Et puisqu’il faut, bon gré malgré, que la médiocrité s’en mêle ; puisque, pour un bon artiste ou deux que peut produire un genre, il faut qu’un nuage de poussière s’élève sous les pas du maître ; qu’importe au public, je le demande, qu’importe surtout à la postérité que toute cette fourmilière pitoyable cherche ses habits de fête pour obtenir l’entrée dans un palais, ou qu’elle se rue dans les carrefours avec les chiens errans ? Qu’importe au siècle de Racine, ce qu’ont fait Pradon et Scudéri ? Qu’importe au siècle de Lamartine, ce qu’a fait un tel ou un tel ? Le public s’imagine que les mauvais ouvrages le dégoûtent, — il se trompe ; tout cela lui est bien égal.

L’inconvénient du siècle de Voltaire, par exemple, c’est que tout le monde l’imitait, et que depuis Crébillon jusqu’à Dorat, la pâle contre-épreuve de son génie va s’affaiblissant à l’infini, de même que la lumière d’une lampe, lorsque deux glaces sont l’une en face de l’autre, va se répétant dans une multitude de miroirs qui se suivent jusqu’au dernier atome de sa clarté. L’inconvénient du siècle de Lamartine, du nôtre, c’est que personne ne l’imite ; que le culte une fois détruit, il n’y a personne qui ne se croie une vocation ; que là où tout est livré au hasard, tout le monde se prend pour le dieu du hasard ; et qu’on a vu des chanteurs ambulans venir coudoyer le poète jusque sur le trépied sans tache où il est debout depuis dix ans.

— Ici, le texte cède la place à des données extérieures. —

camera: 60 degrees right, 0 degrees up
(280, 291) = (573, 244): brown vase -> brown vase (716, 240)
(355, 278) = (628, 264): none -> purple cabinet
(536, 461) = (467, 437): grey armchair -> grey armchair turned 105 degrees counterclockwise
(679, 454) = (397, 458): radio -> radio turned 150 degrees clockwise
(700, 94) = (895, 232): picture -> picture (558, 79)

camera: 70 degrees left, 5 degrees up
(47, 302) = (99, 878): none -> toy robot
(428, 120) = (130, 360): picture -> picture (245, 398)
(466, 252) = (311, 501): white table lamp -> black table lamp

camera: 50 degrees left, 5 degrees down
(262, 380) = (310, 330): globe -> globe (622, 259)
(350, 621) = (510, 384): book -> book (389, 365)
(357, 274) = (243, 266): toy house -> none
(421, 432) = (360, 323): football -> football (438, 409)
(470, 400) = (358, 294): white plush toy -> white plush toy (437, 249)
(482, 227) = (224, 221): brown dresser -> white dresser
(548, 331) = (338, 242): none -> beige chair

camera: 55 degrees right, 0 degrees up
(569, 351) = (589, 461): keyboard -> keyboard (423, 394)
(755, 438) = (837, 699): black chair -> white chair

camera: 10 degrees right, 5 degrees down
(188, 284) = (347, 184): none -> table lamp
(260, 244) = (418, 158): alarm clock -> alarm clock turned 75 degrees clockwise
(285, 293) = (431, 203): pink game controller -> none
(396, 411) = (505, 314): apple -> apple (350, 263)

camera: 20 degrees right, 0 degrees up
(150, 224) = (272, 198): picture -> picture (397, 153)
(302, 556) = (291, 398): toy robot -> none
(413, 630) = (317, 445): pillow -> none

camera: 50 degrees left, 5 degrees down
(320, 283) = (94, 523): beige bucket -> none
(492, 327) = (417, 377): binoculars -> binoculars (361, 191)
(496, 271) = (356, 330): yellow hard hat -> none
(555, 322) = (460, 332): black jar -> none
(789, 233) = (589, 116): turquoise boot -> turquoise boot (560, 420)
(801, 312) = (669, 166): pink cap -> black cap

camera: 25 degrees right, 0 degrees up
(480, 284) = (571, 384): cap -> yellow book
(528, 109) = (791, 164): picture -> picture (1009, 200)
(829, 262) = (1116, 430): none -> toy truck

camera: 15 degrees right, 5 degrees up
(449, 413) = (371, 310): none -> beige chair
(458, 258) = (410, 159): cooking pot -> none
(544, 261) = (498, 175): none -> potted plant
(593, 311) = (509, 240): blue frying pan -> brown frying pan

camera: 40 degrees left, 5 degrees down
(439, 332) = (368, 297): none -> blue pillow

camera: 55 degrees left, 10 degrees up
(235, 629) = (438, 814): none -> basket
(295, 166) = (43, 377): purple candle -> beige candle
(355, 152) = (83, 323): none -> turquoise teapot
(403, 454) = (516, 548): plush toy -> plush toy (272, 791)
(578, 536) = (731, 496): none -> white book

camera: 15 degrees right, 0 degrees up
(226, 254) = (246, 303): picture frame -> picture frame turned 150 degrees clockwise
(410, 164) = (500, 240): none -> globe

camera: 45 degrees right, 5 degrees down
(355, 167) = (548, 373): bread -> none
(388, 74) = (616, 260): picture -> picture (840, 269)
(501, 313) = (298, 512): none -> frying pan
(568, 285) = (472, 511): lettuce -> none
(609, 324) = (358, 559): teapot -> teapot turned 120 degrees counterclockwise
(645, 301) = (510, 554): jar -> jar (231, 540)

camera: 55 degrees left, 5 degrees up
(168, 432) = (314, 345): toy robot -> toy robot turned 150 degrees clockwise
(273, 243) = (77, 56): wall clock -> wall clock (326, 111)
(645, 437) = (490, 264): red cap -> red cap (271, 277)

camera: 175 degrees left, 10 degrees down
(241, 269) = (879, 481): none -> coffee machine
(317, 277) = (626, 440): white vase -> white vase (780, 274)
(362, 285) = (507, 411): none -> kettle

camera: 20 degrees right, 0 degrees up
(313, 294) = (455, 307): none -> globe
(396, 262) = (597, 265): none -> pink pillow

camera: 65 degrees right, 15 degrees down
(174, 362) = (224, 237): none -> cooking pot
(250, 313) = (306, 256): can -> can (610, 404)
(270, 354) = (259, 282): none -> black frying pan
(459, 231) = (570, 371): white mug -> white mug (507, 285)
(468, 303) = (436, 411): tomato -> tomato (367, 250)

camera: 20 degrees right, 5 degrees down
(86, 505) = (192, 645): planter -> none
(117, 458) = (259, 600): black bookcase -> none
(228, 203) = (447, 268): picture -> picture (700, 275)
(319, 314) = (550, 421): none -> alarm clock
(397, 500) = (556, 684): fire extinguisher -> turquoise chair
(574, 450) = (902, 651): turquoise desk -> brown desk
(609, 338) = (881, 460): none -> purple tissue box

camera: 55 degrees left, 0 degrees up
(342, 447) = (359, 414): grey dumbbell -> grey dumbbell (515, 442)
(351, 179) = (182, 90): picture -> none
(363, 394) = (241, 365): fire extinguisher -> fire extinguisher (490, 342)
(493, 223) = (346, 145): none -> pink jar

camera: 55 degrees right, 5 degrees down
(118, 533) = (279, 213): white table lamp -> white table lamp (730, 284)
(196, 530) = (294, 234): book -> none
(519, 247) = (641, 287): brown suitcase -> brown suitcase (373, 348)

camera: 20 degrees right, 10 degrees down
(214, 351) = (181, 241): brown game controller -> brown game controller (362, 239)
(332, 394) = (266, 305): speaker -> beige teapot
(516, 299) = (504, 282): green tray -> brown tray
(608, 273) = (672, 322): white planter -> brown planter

Eh bien ! dis-je, que nous importe ? La terre est balayée aujourd’hui autour de Voltaire ; la foudre est tombée sur l’édifice qu’il sapait lui-même, et que sont devenues ses ombres ? N’est-il pas resté seul, parmi tant de ruines, en face de son éternel ennemi, Rousseau ? Il en sera ainsi un jour à venir, et le vent qui chasse la fumée ne s’arrêtera qu’avec le temps.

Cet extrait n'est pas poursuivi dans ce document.